> What needs to be done:
Each line from the one containing "Identify the document" onward, through the end of the entries, is to be transcribed exactly; nothing else is to be included.

> Dataset records:

•••

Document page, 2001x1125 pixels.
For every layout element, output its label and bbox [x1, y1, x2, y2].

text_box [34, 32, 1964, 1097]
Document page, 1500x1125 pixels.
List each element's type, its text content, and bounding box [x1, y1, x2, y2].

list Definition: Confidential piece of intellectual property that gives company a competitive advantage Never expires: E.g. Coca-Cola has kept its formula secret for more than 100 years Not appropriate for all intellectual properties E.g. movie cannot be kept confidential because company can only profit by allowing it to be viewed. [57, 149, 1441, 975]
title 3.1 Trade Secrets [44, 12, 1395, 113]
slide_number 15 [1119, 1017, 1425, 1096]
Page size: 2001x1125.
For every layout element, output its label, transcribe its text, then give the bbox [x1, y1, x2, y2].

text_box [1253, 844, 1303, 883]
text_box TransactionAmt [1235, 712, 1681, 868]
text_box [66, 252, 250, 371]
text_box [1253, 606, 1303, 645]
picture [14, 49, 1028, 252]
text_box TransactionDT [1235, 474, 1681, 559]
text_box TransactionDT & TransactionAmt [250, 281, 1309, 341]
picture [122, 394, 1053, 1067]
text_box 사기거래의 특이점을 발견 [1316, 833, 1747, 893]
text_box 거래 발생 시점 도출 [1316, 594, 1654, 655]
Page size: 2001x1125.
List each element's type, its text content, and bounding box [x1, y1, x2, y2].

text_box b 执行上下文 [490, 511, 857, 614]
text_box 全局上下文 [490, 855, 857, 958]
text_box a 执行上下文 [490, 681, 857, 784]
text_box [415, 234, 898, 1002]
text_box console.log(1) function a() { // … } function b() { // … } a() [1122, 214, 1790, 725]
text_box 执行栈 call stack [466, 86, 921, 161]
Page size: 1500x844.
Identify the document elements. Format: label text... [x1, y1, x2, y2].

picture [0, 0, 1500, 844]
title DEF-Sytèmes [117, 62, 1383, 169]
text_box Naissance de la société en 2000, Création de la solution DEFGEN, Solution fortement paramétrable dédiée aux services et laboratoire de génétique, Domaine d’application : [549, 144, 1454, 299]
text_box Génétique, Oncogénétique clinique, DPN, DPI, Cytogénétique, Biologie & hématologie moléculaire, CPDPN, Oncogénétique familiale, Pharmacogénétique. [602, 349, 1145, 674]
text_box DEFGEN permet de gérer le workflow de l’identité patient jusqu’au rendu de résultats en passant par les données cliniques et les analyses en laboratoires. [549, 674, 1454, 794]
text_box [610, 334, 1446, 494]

•••

> Exercise answer:
Identify the document elements. Format: label text... [x1, y1, x2, y2].

picture [0, 0, 1500, 844]
title DEF-Sytèmes [117, 62, 1383, 169]
text_box Naissance de la société en 2000, Création de la solution DEFGEN, Solution fortement paramétrable dédiée aux services et laboratoire de génétique, Domaine d’application : [549, 144, 1454, 299]
text_box Génétique, Oncogénétique clinique, DPN, DPI, Cytogénétique, Biologie & hématologie moléculaire, CPDPN, Oncogénétique familiale, Pharmacogénétique. [602, 349, 1145, 674]
text_box DEFGEN permet de gérer le workflow de l’identité patient jusqu’au rendu de résultats en passant par les données cliniques et les analyses en laboratoires. [549, 674, 1454, 794]
text_box [610, 334, 1446, 494]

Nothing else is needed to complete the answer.